Please extend the write-up on monotonic WOE binning for credit scoring, picking up right after its last sentence.

■ Document passage:
--
Monotonic WOE Binning Algorithm for Credit Scoring
About
The following WOE binning class is by far the most stable woe binning algorithm I have ever used. I get it from https://github.com/PedroHBM/woe-monotonic-binning
And it is based on this paper: https://www.researchgate.net/publication/322520135_Monotone_optimal_binning_algorithm_for_credit_risk_modeling
The following rules are important for binning in credit scoring applications:
-
1) Binning should be monotonic, i.e. the feature should be binned in such a way that it can be ordinal. By doing this, we can prepare and present our scorecards more effectively to non-tech audiences. When a feature increases, we have to see a linear correlation between the feature and the target. It has several benefits but the most important point is we can handle outliers well. And we can build better generalizing model.
--
■ Data extract:
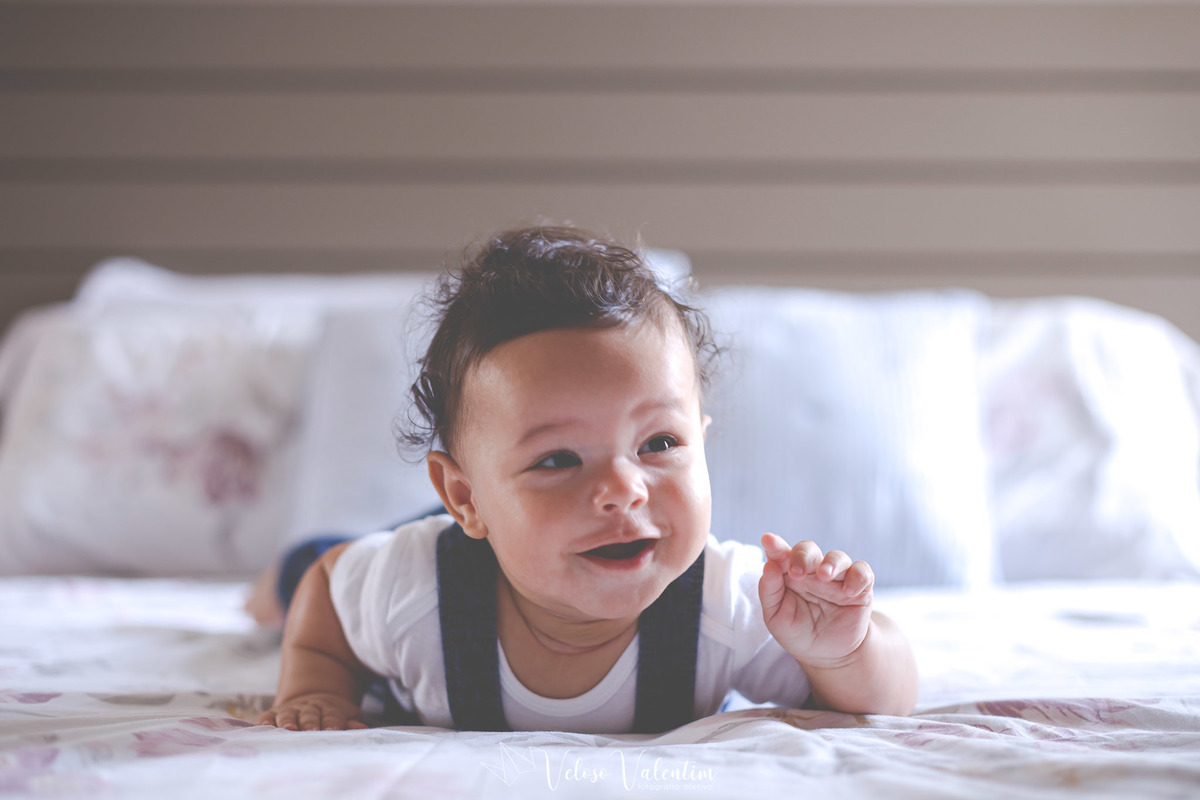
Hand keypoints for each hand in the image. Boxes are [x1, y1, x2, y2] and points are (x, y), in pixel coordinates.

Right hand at [257, 692, 366, 730]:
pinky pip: (268, 716)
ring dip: (288, 721)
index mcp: (328, 709)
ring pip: (289, 714)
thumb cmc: (331, 715)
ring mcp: (291, 710)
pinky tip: (265, 726)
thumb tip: (363, 729)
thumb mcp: (345, 715)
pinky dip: (266, 721)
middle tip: (312, 731)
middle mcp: (308, 708)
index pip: (332, 716)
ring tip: (288, 729)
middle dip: (311, 723)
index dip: (332, 722)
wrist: (312, 698)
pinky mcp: (275, 714)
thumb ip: (352, 723)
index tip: (333, 730)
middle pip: (310, 715)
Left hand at [758, 533, 874, 667]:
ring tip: (824, 576)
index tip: (767, 540)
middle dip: (802, 555)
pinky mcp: (859, 589)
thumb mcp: (777, 618)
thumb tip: (768, 566)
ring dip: (831, 563)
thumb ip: (770, 592)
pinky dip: (857, 577)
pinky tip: (848, 591)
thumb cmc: (798, 632)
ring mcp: (837, 579)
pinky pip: (863, 573)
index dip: (775, 545)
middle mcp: (813, 571)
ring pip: (837, 557)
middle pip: (809, 550)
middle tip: (796, 572)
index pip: (781, 554)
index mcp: (789, 574)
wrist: (827, 655)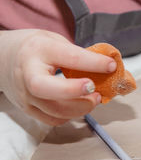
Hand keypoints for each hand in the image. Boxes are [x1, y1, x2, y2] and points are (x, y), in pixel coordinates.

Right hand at [0, 29, 116, 124]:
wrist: (3, 58)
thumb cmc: (35, 48)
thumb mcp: (55, 40)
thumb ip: (78, 53)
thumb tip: (107, 67)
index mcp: (39, 50)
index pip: (69, 57)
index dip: (94, 63)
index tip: (111, 66)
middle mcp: (28, 73)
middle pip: (45, 88)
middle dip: (74, 91)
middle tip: (94, 89)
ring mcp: (25, 94)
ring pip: (53, 110)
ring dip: (80, 108)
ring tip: (94, 98)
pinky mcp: (27, 109)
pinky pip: (52, 120)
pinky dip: (70, 115)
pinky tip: (79, 105)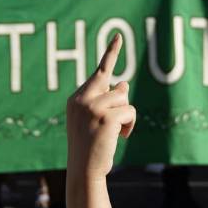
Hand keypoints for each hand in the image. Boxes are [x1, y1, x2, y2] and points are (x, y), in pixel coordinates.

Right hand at [66, 35, 135, 180]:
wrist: (84, 171)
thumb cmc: (91, 147)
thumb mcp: (97, 120)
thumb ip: (107, 100)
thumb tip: (122, 83)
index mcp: (76, 98)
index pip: (100, 72)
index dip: (111, 53)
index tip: (119, 37)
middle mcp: (82, 99)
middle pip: (117, 87)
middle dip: (122, 103)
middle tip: (114, 123)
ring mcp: (93, 107)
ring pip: (125, 99)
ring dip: (126, 117)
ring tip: (114, 133)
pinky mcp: (106, 117)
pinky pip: (130, 112)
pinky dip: (130, 125)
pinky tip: (120, 137)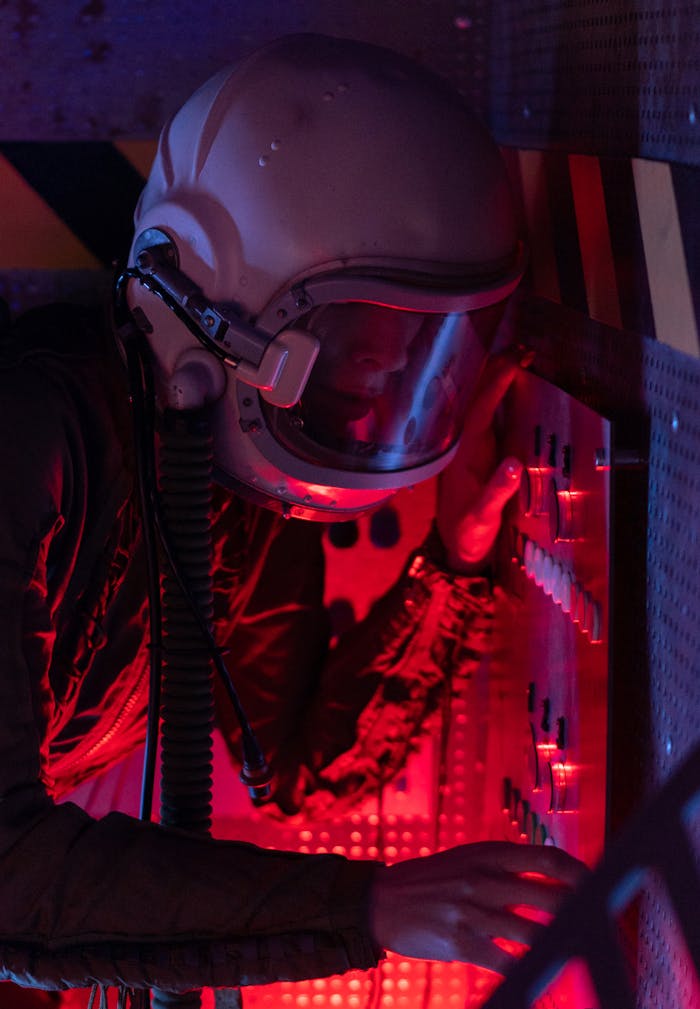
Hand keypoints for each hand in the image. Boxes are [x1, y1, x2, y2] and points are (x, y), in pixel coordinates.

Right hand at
--
■ Exercise output:
-
2) Missing values are binned separetely. But sometimes we can edit this according to target ratio, being null may include similar information as being numerically low. For example, in a housing price dataset, if a value is missing for feature like PoolArea. It might mean that the house doesn’t have a pool. In this case we can group the missing with zeroes.
-
3) Each bin should contain at least 5% per-cent observations. This is again to reduce overfitting. Extreme values are handled better this way.
This class applies all of this rules. It also runs fast and supports parallel processing.
import numpy as np
import pandas as pd
from scipy import stats
import multiprocessing as mp
from joblib import Parallel, delayed
def unpack_woe(args):
return woe_binning(*args)
def merge_bins(df, bins_index):
bins_index.sort()
interval_start_include = df.loc[bins_index[0]].interval_start_include
interval_end_exclude = df.loc[bins_index[-1]].interval_end_exclude
df_indexed = df[bins_index[0]: bins_index[-1] + 1]
size = df_indexed['size'].sum()
bads = df_indexed.bads.sum()
goods = df_indexed.goods.sum()
mean = bads / size
dist_good = goods / df.goods.sum()
dist_bad = bads / df.bads.sum()
woe = np.log(dist_bad / dist_good)
iv = (dist_bad - dist_good) * woe
df = df.drop(bins_index)
df.loc[bins_index[0]] = [df.variable.values[0], interval_start_include, interval_end_exclude, size, mean, bads, goods, dist_good, dist_bad, woe, iv]
return df.sort_index().reset_index(drop=True)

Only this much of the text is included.